Amazon Glacier: Cheap & Mysterious

It's a penny per GB per month saved to multiple locations and that's all you need to know — or so Amazon.com believes. I think Glacier sounds like an paradigm-shifting service that I already wrote about when I first heard about it.

For those who haven't been following, here's a summary:

  • It's $.01/GB per month of data stored in Glacier
  • There are no upload bandwidth charges at all
  • There are no download bandwidth charges — as long as you don't exceed a daily pro-rated quota of 5% of your total storage.  (I believe this should translate into no download bandwidth charges for most people.) 
  • Amazon says that Glacier was designed to provide an "annual durability of 99.999999999%"  It's here where things get interesting and mysterious.
  • If you ask to retrieve an archive, it takes a few hours to assemble that archive for downloading.  Amazon says that "Most jobs will take between 3 to 5 hours to complete."
  • If you delete archives that are less than three months old, there is a charge.

I think the pricing is awesome. I also think the durability sounds awesome.  I'm just not a huge fan of what happens when you ask them what that means.  Before I get into my direct interaction with them, I want to point out a few things from the website.

On one hand, the availability numbers for S3 and Glacier are the same.  What's not the same is how they explain those numbers.  Are the explanations different because the implementations are different?  Or is it just an oversight?  The following are direct quotes from their website (italics added):

Q: How durable is Amazon S3?

Amazon S3 is designed to provide 99.999999999% durability of objects over a given year. This durability level corresponds to an average annual expected loss of 0.000000001% of objects. For example, if you store 10,000 objects with Amazon S3, you can on average expect to incur a loss of a single object once every 10,000,000 years. In addition, Amazon S3 is designed to sustain the concurrent loss of data in two facilities.

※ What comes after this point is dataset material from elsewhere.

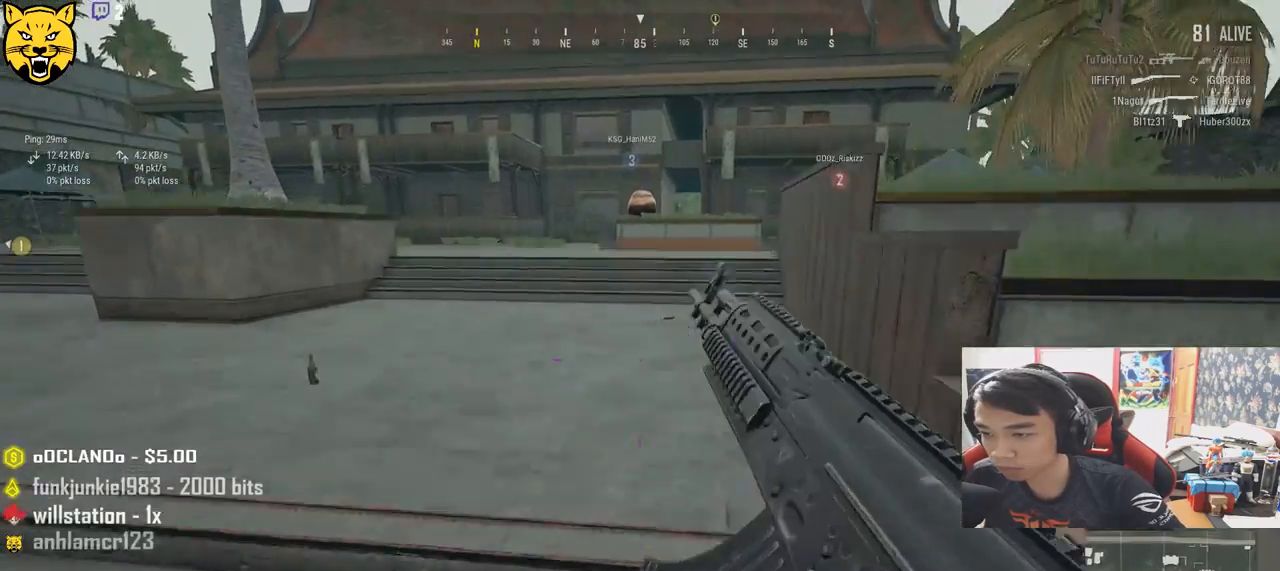
{"keys": ["w"], "mouse": [], "events": [[67, "tab", "down"], [183, "tab", "up"]]}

Q: How is Amazon S3 designed to achieve 99.999999999% durability?

Amazon S3 redundantly stores your objects on multiple devices across multiple facilities in an Amazon S3 Region. The service is designed to sustain concurrent device failures by quickly detecting and repairing any lost redundancy. When processing a request to store data, the service will redundantly store your object across multiple facilities before returning SUCCESS. Amazon S3 also regularly verifies the integrity of your data using checksums.

Q: How durable is Amazon Glacier?

Amazon Glacier is designed to provide average annual durability of 99.999999999% for an archive. The service redundantly stores data in multiple facilities and on multiple devices within each facility. To increase durability, Amazon Glacier synchronously stores your data across multiple facilities before returning SUCCESS on uploading archives. Glacier performs regular, systematic data integrity checks and is built to be automatically self-healing.

On one hand, these appear to be two different wordings of the same thing.  However, note that it says that "S3 is designed to sustatin the concurrent loss of data in two facilities," but it does not say that about Glacier.  Secondly, notice the addition of the words "average annual" to the durability guarantee.  Is the data in Glacier less safe than the data in S3?  Or is this wording simply an oversight?  What happened, pray tell, when I started asking questions? First, let's talk about the questions they did answer.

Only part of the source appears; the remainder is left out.